The second thing we look for is to have very good sharpness of the image. If you have crisp characters this will always provide you with a very good OCR conversion. It practically makes for easier separation of the color tones between the characters and the background.
Other elements to take into account are rotation of images, deskew and correct cropping. These also play a factor for the ultimate goal of OCR. While the rotation of images is clear to just about anyone, the deskew process is all about straightening images. Either because of skewed scanning or just bad print, it’s much easier to notice skewed content on a screen. Therefore, the deskew process is all about correcting such issues. Last but not least, cropping also allows for improved OCR, but does not play a major factor.

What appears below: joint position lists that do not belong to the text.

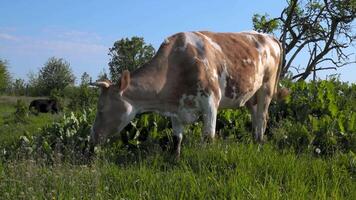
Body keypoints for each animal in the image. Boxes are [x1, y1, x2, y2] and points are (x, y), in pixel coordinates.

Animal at [89, 30, 284, 156]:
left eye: (101, 109)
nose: (92, 138)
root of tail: (269, 36)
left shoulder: (211, 102)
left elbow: (208, 137)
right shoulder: (176, 108)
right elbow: (177, 139)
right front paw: (174, 160)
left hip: (266, 88)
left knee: (262, 117)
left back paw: (259, 145)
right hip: (251, 95)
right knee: (256, 117)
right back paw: (254, 141)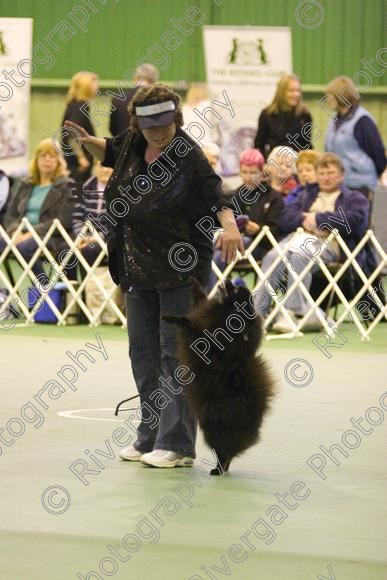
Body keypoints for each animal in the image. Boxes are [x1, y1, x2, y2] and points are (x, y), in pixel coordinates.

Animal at [164, 280, 276, 476]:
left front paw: (171, 318)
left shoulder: (203, 340)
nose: (229, 281)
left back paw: (218, 469)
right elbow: (199, 297)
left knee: (225, 452)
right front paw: (193, 280)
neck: (222, 315)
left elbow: (189, 324)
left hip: (213, 429)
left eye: (236, 290)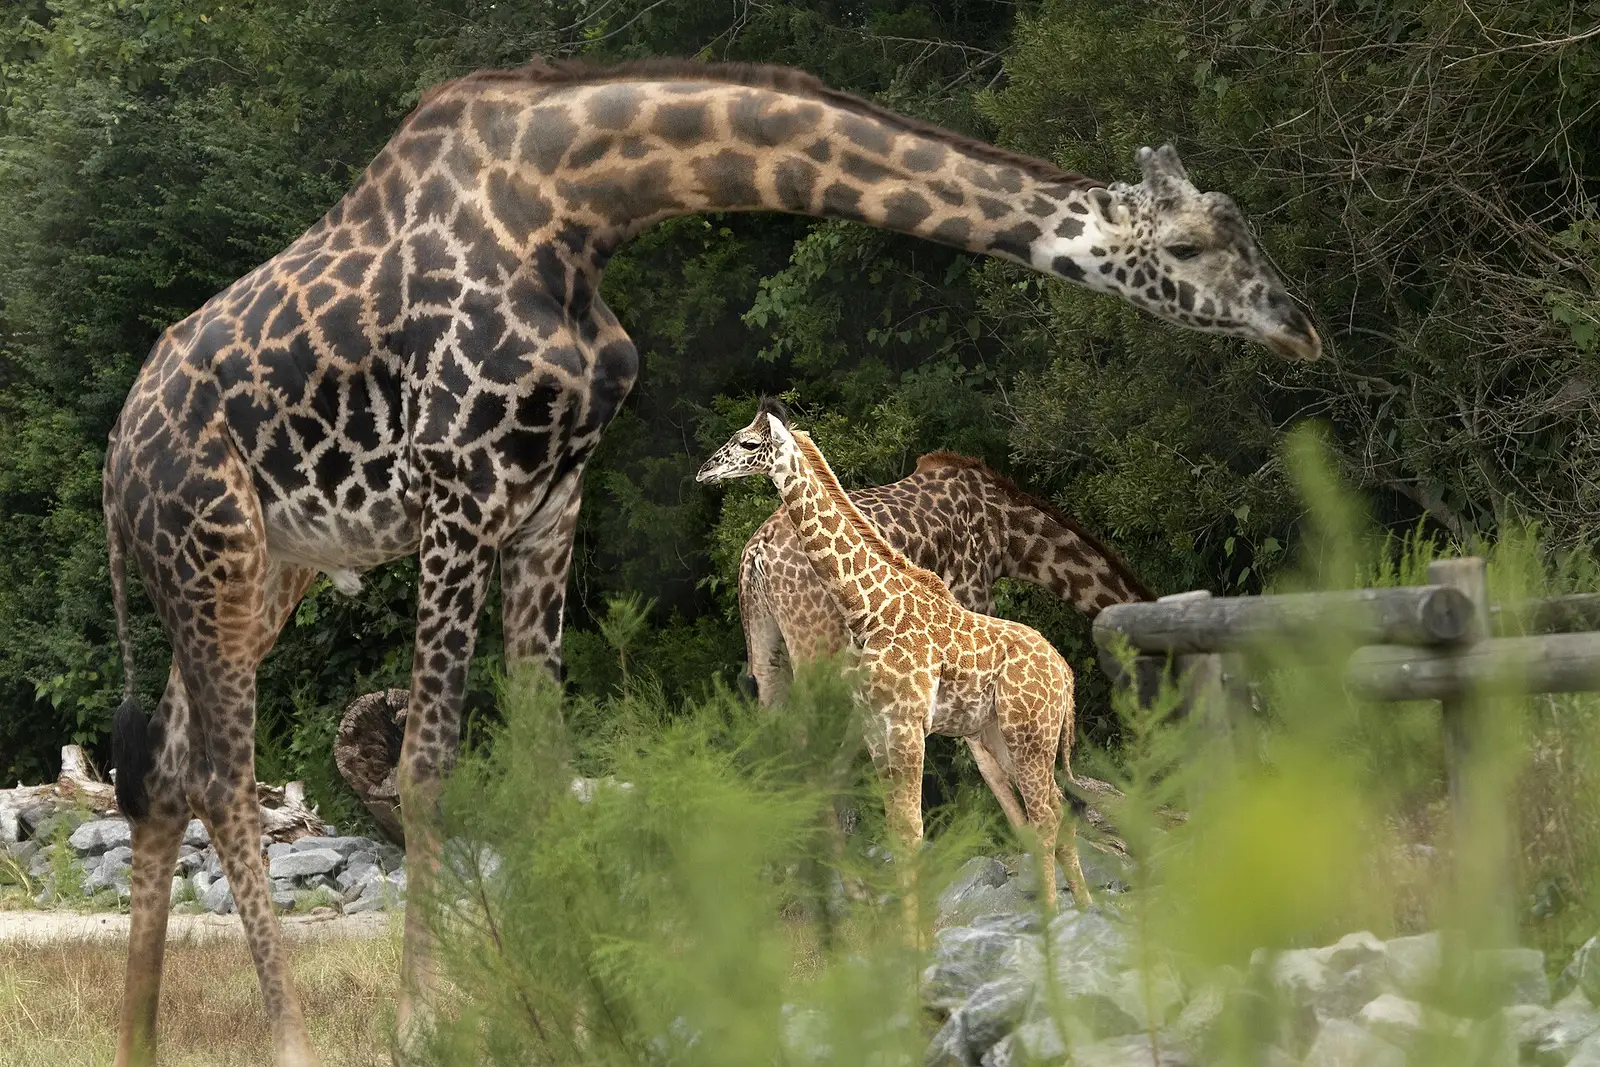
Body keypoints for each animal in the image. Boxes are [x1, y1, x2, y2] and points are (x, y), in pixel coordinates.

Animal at [696, 399, 1094, 924]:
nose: (704, 471)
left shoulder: (907, 725)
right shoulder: (875, 726)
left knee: (1046, 812)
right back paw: (1085, 907)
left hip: (1029, 732)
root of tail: (1066, 675)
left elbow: (911, 833)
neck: (871, 607)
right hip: (1008, 732)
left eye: (747, 442)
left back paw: (1052, 917)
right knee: (1055, 805)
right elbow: (897, 833)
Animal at [737, 450, 1153, 832]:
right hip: (813, 645)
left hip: (767, 643)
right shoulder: (971, 603)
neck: (1010, 534)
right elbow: (983, 755)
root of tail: (755, 555)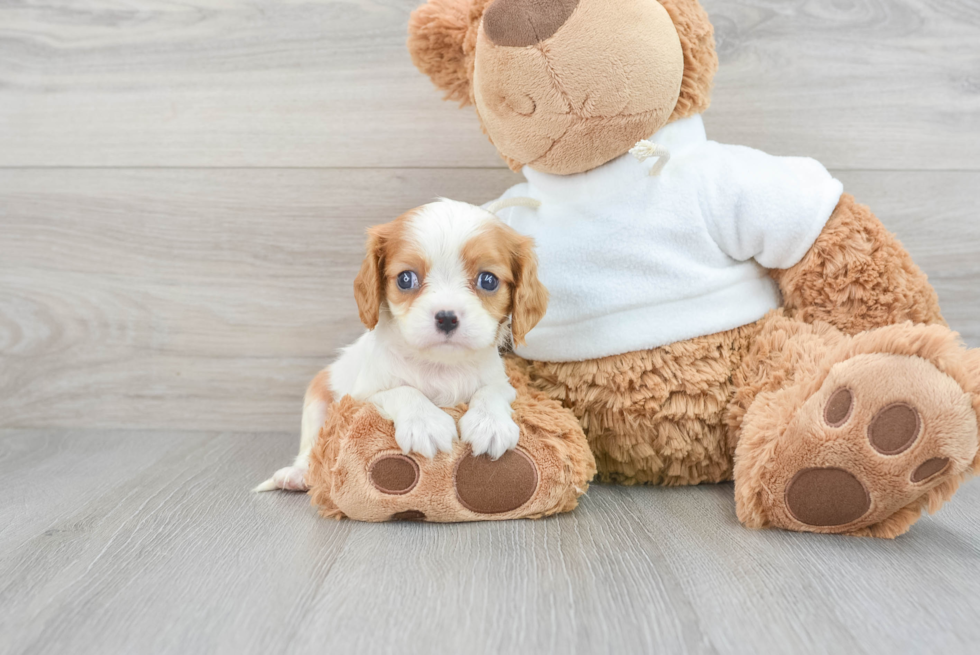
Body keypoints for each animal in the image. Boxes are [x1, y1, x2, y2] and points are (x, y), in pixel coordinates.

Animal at [256, 199, 548, 492]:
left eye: (488, 280)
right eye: (406, 279)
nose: (446, 317)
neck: (441, 366)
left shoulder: (502, 382)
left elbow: (491, 391)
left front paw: (490, 424)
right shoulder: (361, 397)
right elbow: (403, 391)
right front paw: (425, 424)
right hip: (317, 395)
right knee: (311, 446)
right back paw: (298, 473)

To get really crisp images, the type of scanner you use is critical. Either if it uses a digital camera, or a line camera, it all depends on the even lighting. Add to that a really good capturing line camera and the image quality should be great. The standard digital camera will not yield the same kind of results, but it does have some advantages such as being compatible for both mac and pc.

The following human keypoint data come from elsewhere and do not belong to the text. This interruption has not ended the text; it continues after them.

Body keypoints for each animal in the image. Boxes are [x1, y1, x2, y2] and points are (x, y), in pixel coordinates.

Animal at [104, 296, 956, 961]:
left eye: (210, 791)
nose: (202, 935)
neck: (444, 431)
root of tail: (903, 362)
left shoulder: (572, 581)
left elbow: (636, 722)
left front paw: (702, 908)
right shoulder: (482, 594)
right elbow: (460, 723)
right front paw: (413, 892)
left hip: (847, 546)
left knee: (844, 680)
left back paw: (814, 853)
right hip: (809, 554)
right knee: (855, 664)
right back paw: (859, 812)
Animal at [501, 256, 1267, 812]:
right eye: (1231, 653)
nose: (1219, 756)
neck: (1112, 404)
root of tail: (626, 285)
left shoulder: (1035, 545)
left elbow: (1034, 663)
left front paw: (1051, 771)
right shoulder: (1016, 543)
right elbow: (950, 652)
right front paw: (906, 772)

Optical Character Recognition OCR for converting image files to text files
As mentioned in the previous paragraph, we are preparing this process during the post processing of the images. I won’t go over again OCR and what it is. But to keep it brief, optical character recognition is done when images are converted to vector media, and editable text is generated.
Let’s look a bit what we can do once the actual recognition is performed. First of all we have the digital file formats. You can create a WORD file or other editable file formats such as RTF or plain TXT. Word file formats are great for editors or authors that want to modify books and reprint them. Also, we have seen people using word files, prior to launching ebook variants from their paper books.

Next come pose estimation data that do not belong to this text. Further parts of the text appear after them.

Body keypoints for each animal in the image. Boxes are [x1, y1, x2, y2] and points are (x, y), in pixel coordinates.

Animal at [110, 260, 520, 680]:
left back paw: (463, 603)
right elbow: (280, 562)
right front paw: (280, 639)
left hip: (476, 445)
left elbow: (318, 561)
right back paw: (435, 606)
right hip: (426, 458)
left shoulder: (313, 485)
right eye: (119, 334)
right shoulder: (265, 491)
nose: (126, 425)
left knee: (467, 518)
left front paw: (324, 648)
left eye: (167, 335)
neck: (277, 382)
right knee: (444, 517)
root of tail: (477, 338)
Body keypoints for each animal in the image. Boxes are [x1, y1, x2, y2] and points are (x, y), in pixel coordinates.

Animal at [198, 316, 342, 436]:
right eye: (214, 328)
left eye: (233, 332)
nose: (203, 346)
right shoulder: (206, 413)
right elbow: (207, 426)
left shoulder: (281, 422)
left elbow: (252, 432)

The second major file format is PDF. It’s actually a fully searchable PDF. Of course, there can be numerous PDF file formats, such as PDF/A for archiving. This is considered to be a high quality PDF file that should be kept as an archival digital copy of any scan. You can select just about any type of PDF file, as long as the OCR software allows it.
We also have other file formats, depending on the OCR software we use. For example, some apps allow you to create directly ebooks in different formats from your scan. Mobi, Nook or even EPUB are possible files that can be used for the output file.
For more advanced users, OCR software can be used as a solution to convert scanned documents to structured data. The OCR results are converted to XML or CSV, and then uploaded to different document management platforms.
Quality Control of the scans
The last step of this process is the quality control of the results. This includes checking all of the file formats generated and determining if they are fit for purpose.
First of all let’s see for WORD files or general text documents or books. Check and analyze the overall accuracy of the character recognition process. At the same time, make sure text blocks have not moved from one page to another. Last but not least, make sure the layout of word files are matching the layout in the physical book.
Regarding the PDF files, the first thing to check is whether the PDF doesn’t contain errors. This can happen quite often, given that the OCR function is quite resource consuming. Sometimes it may happen that errors occur in the conversion phase and they’re translated to the final PDF.
For other file formats, you must check specific things that are of interest for you. One example is for XML or CSV to meet the formatting specs required by the software where they will be uploaded. To digitize book or documents and upload them successfully in a digital platform, the XML’s and CSV files have to match all the requirements perfectly. Otherwise, you risk search terms not pointing to the correct documents.